Sunday, December 04, 2011
When it comes to water, penguins aren't naturals.
"Some of them are terrified," says Bethany Wlaz, a keeper at the Maryland Zoo in Baltimore.
So each time African penguins are born into the zoo's breeding program for the endangered birds, someone like Wlaz becomes their swimming coach. But first comes the introduction to being wet.
Soft as a cotton ball and about the size of a roasted chicken, Male One — hatched on Oct. 12 — is lowered into a stainless steel sink by Wlaz and Betty Dipple, another animal keeper.
"Araaah," the bird protests, as a stream of lukewarm water washes over its head and flippers. "Araaah."

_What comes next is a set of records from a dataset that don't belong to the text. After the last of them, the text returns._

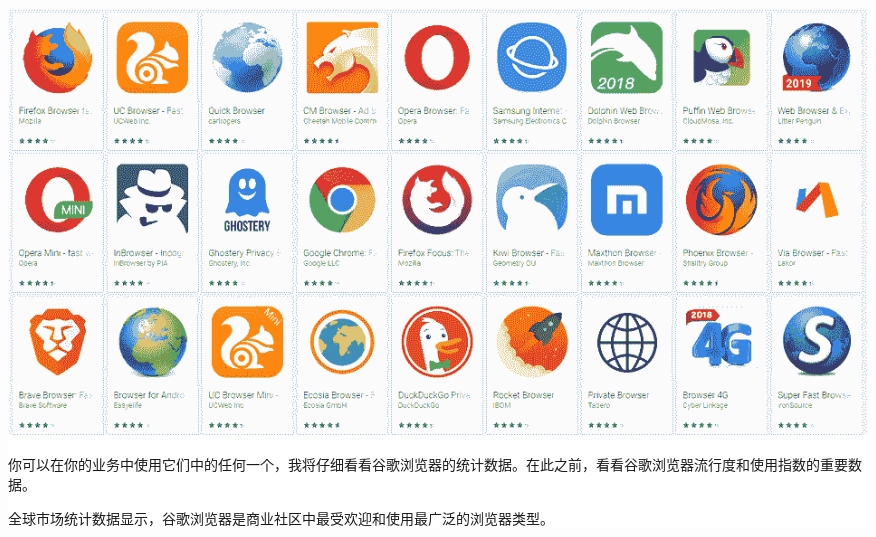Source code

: ![](img/a3596c81a3dcb213f532c3ec9b2e1364.png)

你可以在你的业务中使用它们中的任何一个，我将仔细看看谷歌浏览器的统计数据。在此之前，看看谷歌浏览器流行度和使用指数的重要数据。

全球市场统计数据显示，谷歌浏览器是商业社区中最受欢迎和使用最广泛的浏览器类型。
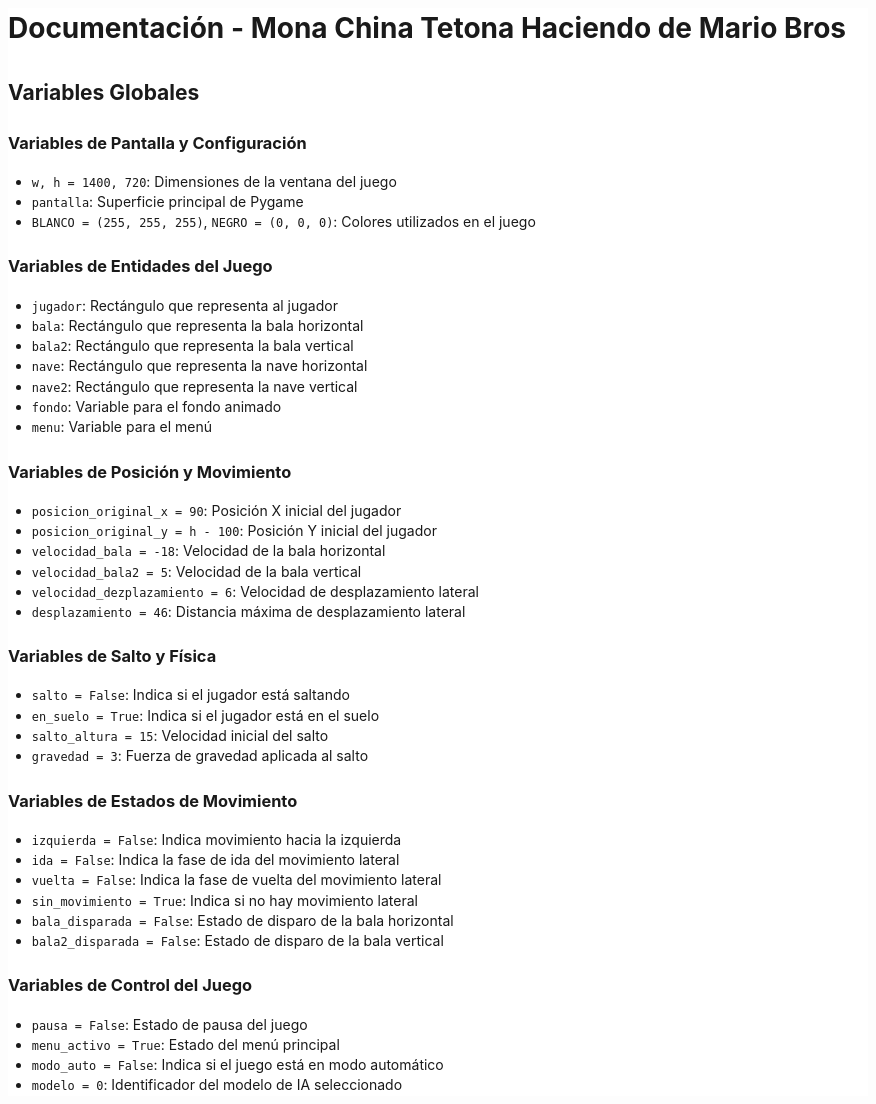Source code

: # Documentación - Mona China Tetona Haciendo de Mario Bros

## Variables Globales

### Variables de Pantalla y Configuración

- `w, h = 1400, 720`: Dimensiones de la ventana del juego
- `pantalla`: Superficie principal de Pygame
- `BLANCO = (255, 255, 255)`, `NEGRO = (0, 0, 0)`: Colores utilizados en el juego

### Variables de Entidades del Juego

- `jugador`: Rectángulo que representa al jugador
- `bala`: Rectángulo que representa la bala horizontal
- `bala2`: Rectángulo que representa la bala vertical
- `nave`: Rectángulo que representa la nave horizontal
- `nave2`: Rectángulo que representa la nave vertical
- `fondo`: Variable para el fondo animado
- `menu`: Variable para el menú

### Variables de Posición y Movimiento

- `posicion_original_x = 90`: Posición X inicial del jugador
- `posicion_original_y = h - 100`: Posición Y inicial del jugador
- `velocidad_bala = -18`: Velocidad de la bala horizontal
- `velocidad_bala2 = 5`: Velocidad de la bala vertical
- `velocidad_dezplazamiento = 6`: Velocidad de desplazamiento lateral
- `desplazamiento = 46`: Distancia máxima de desplazamiento lateral

### Variables de Salto y Física

- `salto = False`: Indica si el jugador está saltando
- `en_suelo = True`: Indica si el jugador está en el suelo
- `salto_altura = 15`: Velocidad inicial del salto
- `gravedad = 3`: Fuerza de gravedad aplicada al salto

### Variables de Estados de Movimiento

- `izquierda = False`: Indica movimiento hacia la izquierda
- `ida = False`: Indica la fase de ida del movimiento lateral
- `vuelta = False`: Indica la fase de vuelta del movimiento lateral
- `sin_movimiento = True`: Indica si no hay movimiento lateral
- `bala_disparada = False`: Estado de disparo de la bala horizontal
- `bala2_disparada = False`: Estado de disparo de la bala vertical

### Variables de Control del Juego

- `pausa = False`: Estado de pausa del juego
- `menu_activo = True`: Estado del menú principal
- `modo_auto = False`: Indica si el juego está en modo automático
- `modelo = 0`: Identificador del modelo de IA seleccionado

Back and belly, tail feathers and webbed feet, nothing escapes the faucet. Five minutes later, the penguin's first bath is in the can.
While Male One is being dried and wrapped in a fluffy towel, Male Two — four days younger — gets the same treatment and emits a similar donkey-like bray. Puffs of gray down float in the air.
"They're getting the full salon service," Wlaz says.
Doting on African penguins has been a Maryland Zoo specialty for more than three decades. With 55 to 65 birds living at the moat-enclosed area known as Rock Island, the zoo has one of the largest breeding colonies in the country. Another major colony is at the New England Aquarium in Boston.